WASHINGTON — Regulators are scrutinizing national banks' online and offshore relationships with payday lenders, Comptroller of the Currency Thomas Curry said Wednesday.
The agency is particularly interested in how some payday lenders use banks to circumvent state laws, he said.
"This is a significant issue that we're looking at closely at the OCC from a variety of angles," Curry said at a conference hosted by the National Community Reinvestment Coalition. "There's also a larger issue under what appropriate safeguards or traditions that mainstream banks …are appropriately assessing and addressing the numerous risks — whether they're consumer compliance related or risk management related."
He said the OCC is reviewing guidance issued last year on bank payday lenders and overdraft practices.
Some large banks were criticized recently for allowing automatic withdrawals for payday loans after depositors attempted to stop it. Consumer advocates have also criticized the regulatory guidance for not being broad enough to stop problems with online and off-shore payday lenders.
"That is something we're revisiting closely and likely to make an announcement in the future," Curry confirmed.
But Curry focused a majority of his remarks on another proposal put out by regulators this week that would amend Community Reinvestment Act regulations.
The proposals are meant to clarify how banks can further earn CRA credit, including by going outside of a bank's immediate assessment area to do community development activities in more rural and low-income areas.

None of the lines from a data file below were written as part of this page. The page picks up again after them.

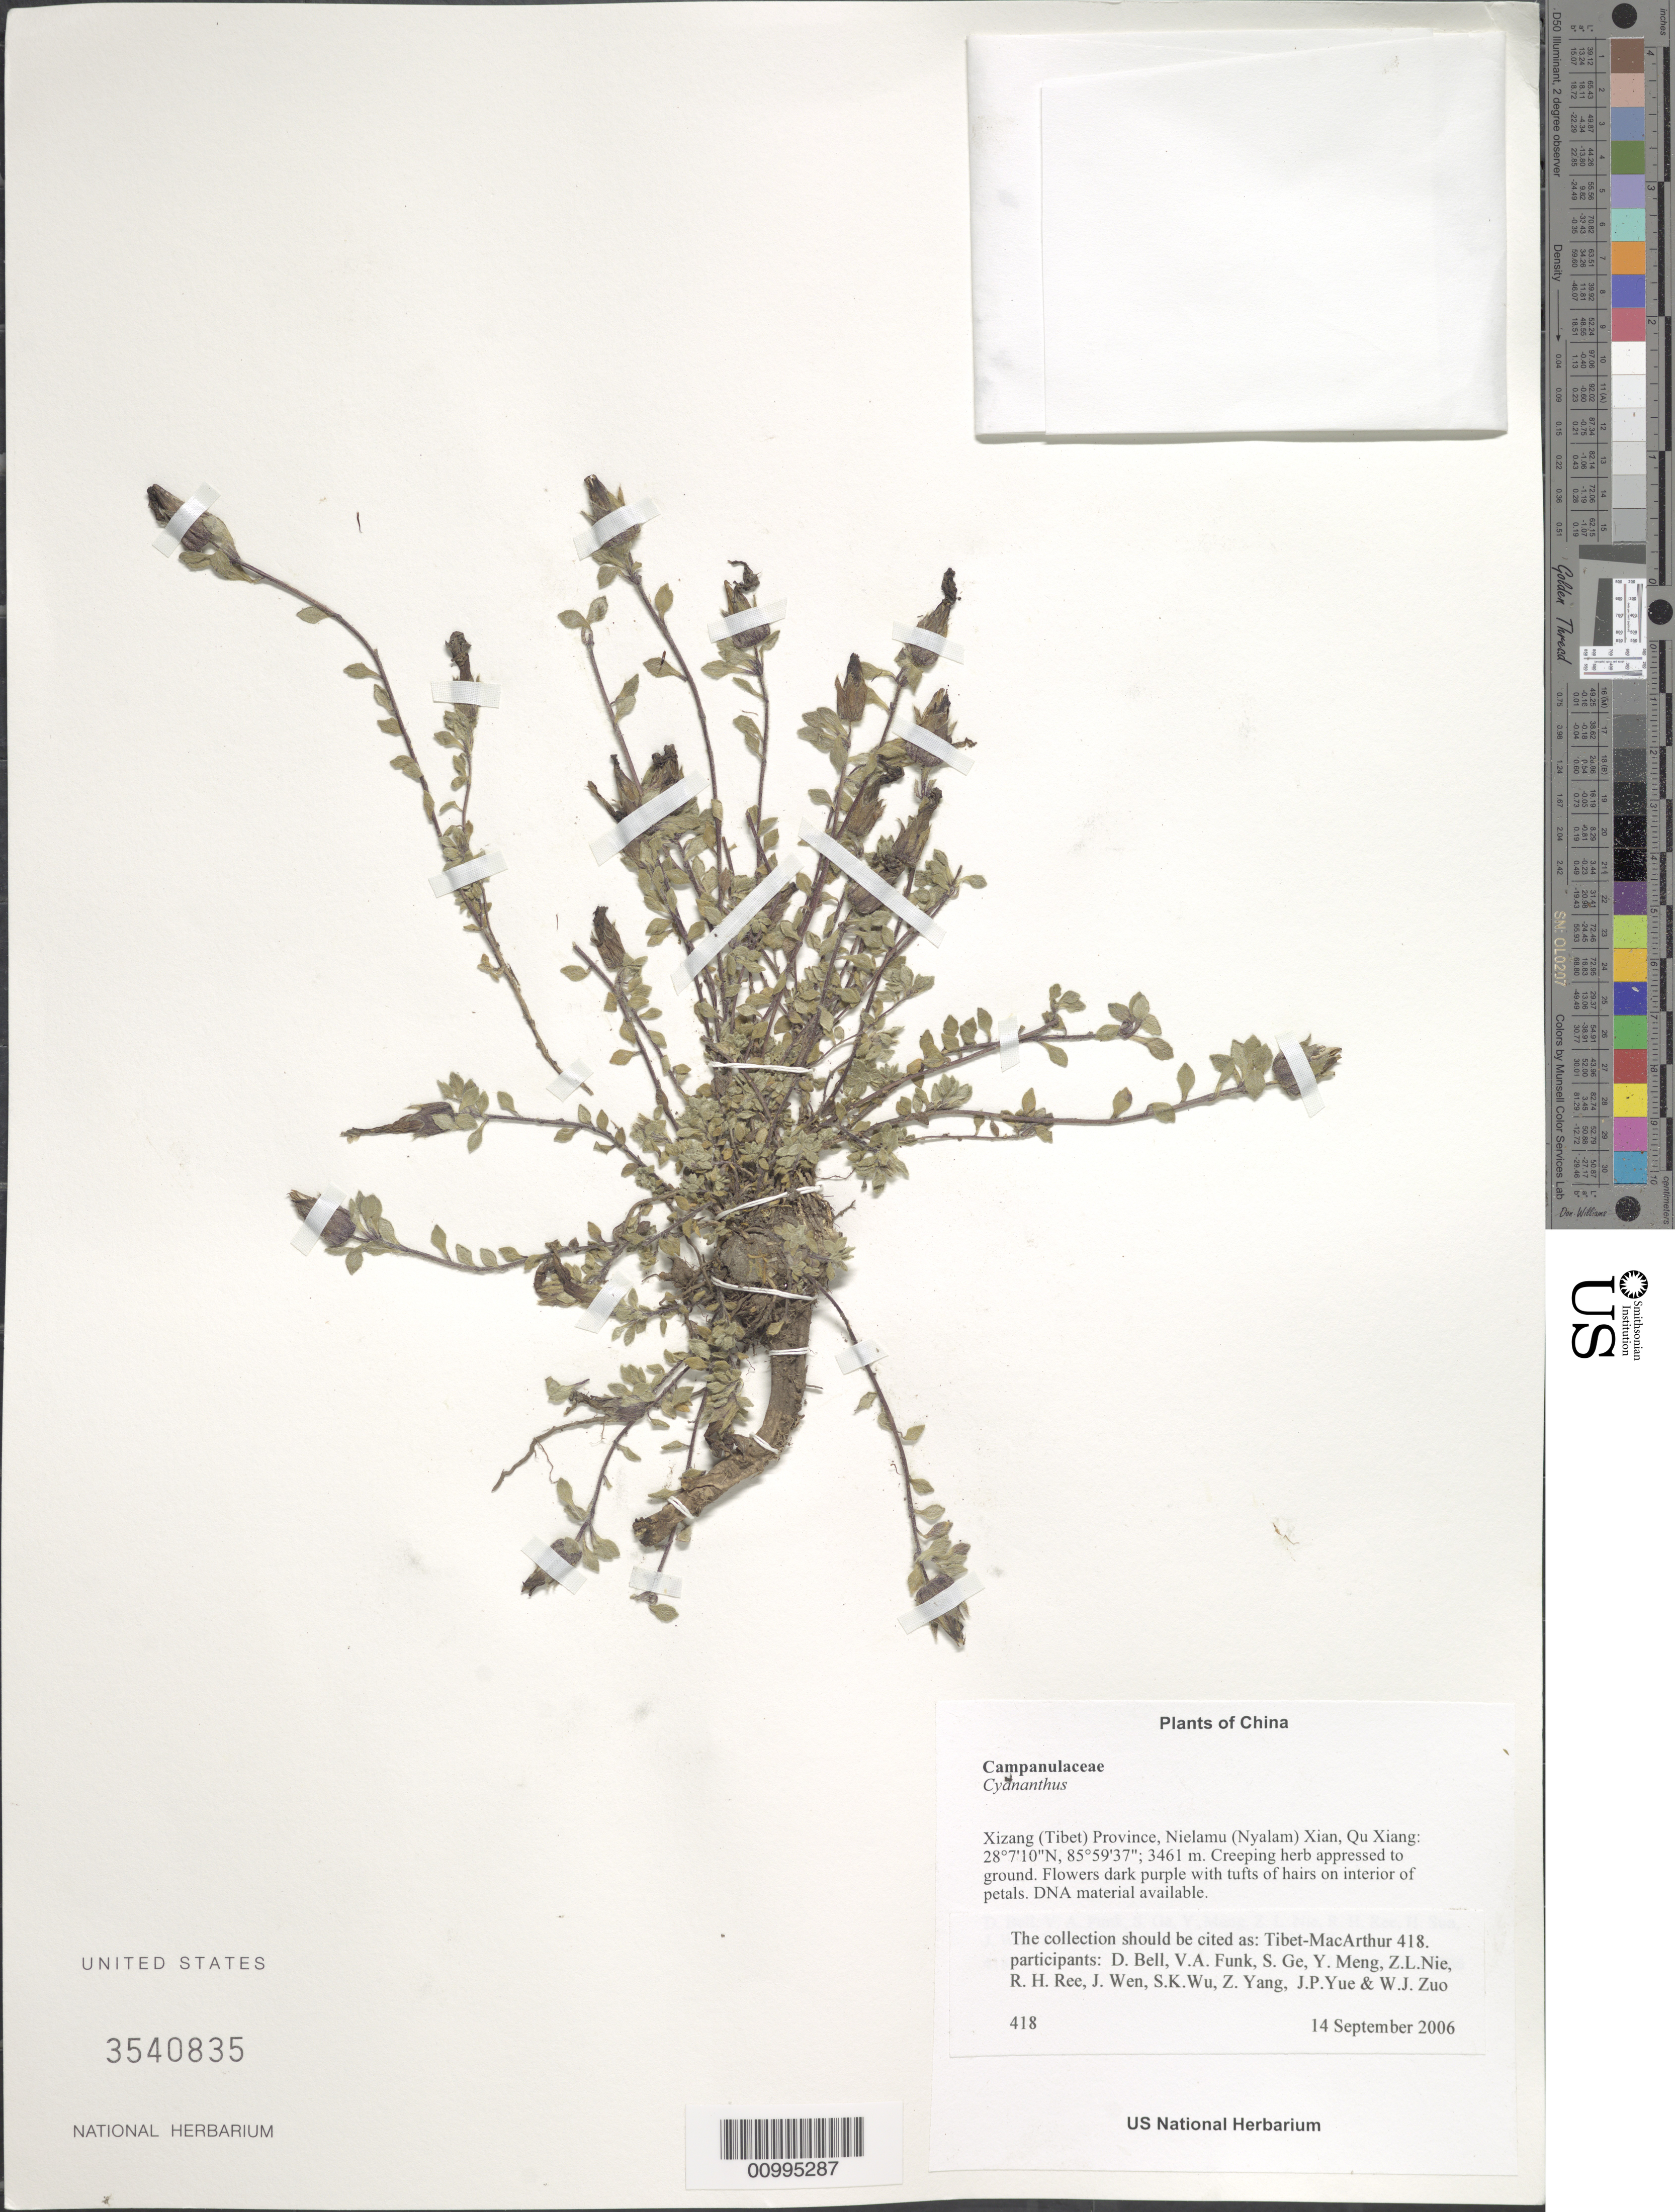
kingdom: Plantae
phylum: Tracheophyta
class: Magnoliopsida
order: Asterales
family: Campanulaceae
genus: Cyananthus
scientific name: Cyananthus sp.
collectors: Tibet-MacArthur, D. A. Bell, V. Funk, S. Ge, Y. Meng, Z. Nie, R. Ree, H. Sun, J. Wen, Z. Yang, J. Yue, Z. Zhou & W. Zuo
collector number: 418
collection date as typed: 14 Sep 2006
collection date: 2006-09-14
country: China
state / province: Xizang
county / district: Nielamu (Nyalam) Xian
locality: Qu Xiang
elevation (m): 3461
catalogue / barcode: US 3540835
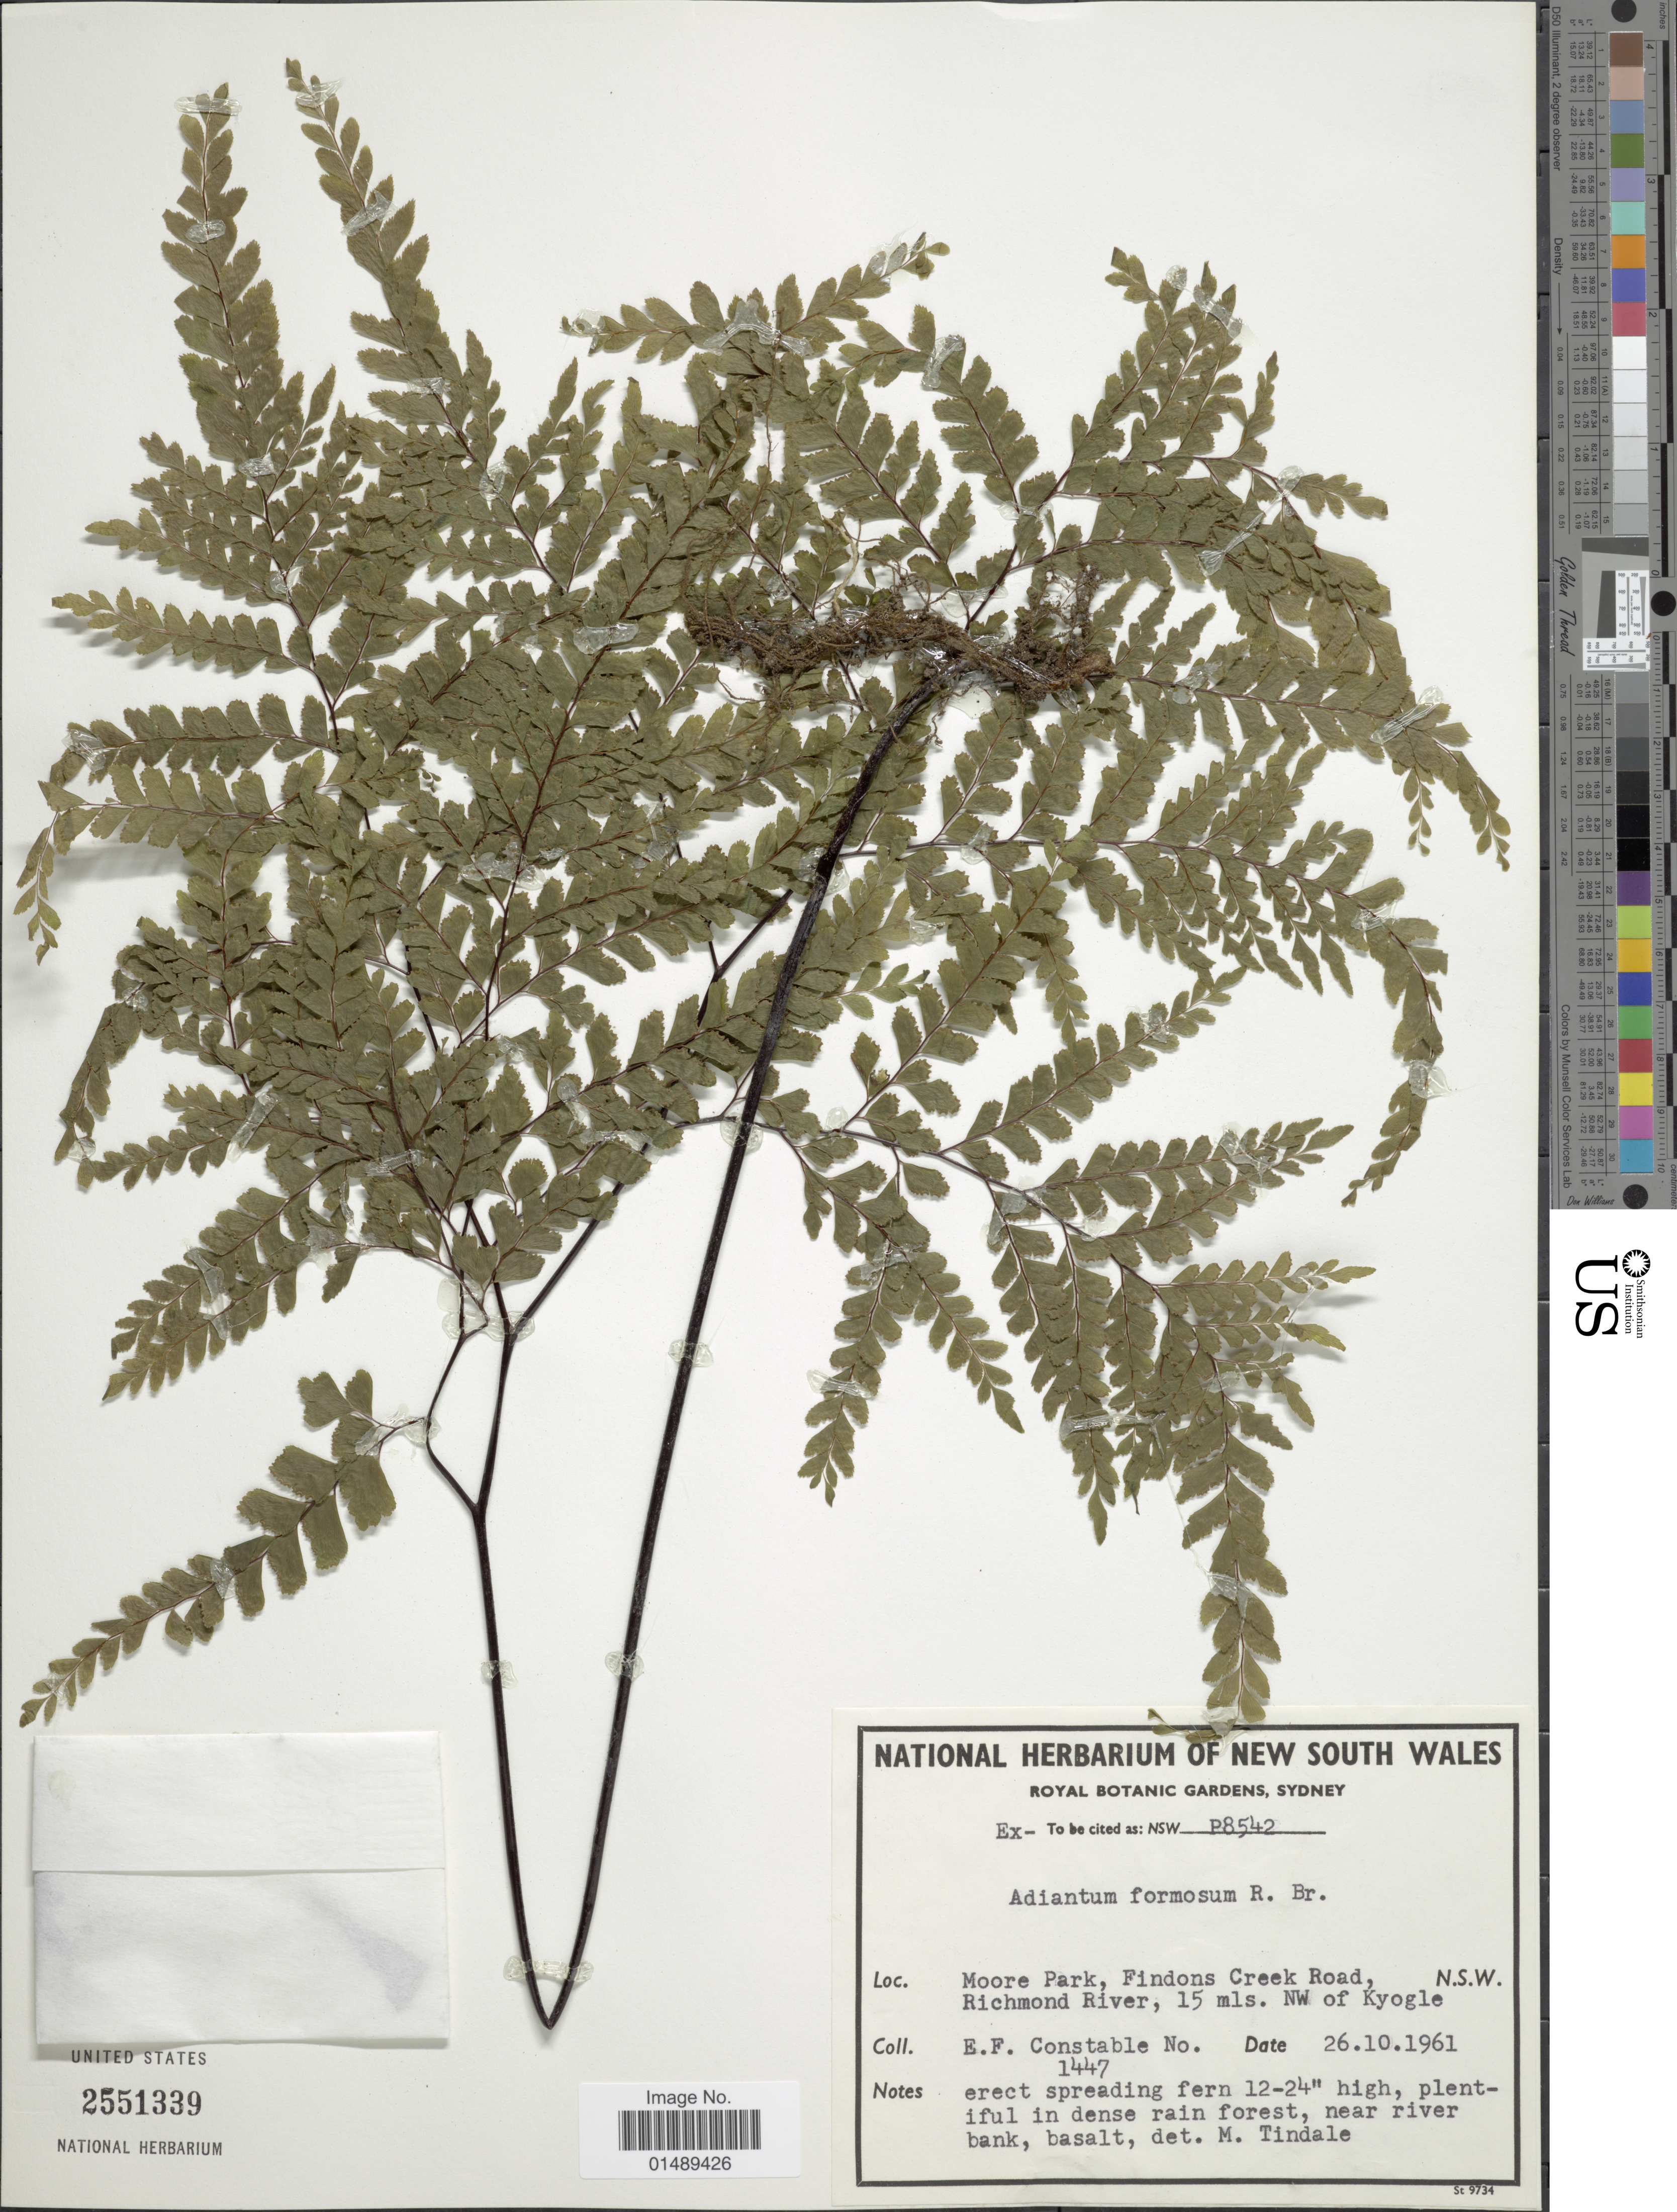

"Often we have observed that multiple institutions are competing with one another to find community development projects in cities, particularly the urban banking centers, while compelling lending and investment needs in less populated areas are going unmet," Curry said. "Some banks have told us that these imbalances stem in part from the lack of clarity in our existing CRA guidance: that they have confined their community development lending and investment activities to their assessment areas, because they can't be certain they will receive CRA consideration for activities outside of their assessment areas."
Curry vowed that their examiners would use consistency when examining banks for CRA compliance, a comment for which he received loud applause.
"When I meet with bankers and community groups, I commonly hear that the existing rules and guidance are not applied consistently and there is a lack of transparency about how they are applied," Curry said. "As the new guidance is adopted, the agencies will revise examination procedures and introduce examiner training, to ensure that the rules will be applied consistently within and among the three agencies."
The comment period on the proposals for the guidance ends on May 17.
Curry also received applause for acknowledging issues that have not yet been addressed, particularly on whether banks that draw customers outside of their branch-based assessment areas should have increased CRA responsibilities.
"As you can imagine, this is not a simple issue to resolve," Curry said. "We must engage in a serious discussion regarding how to define assessment areas and achieve the right balance to ensure that CRA keeps pace with the banking industry that we have today."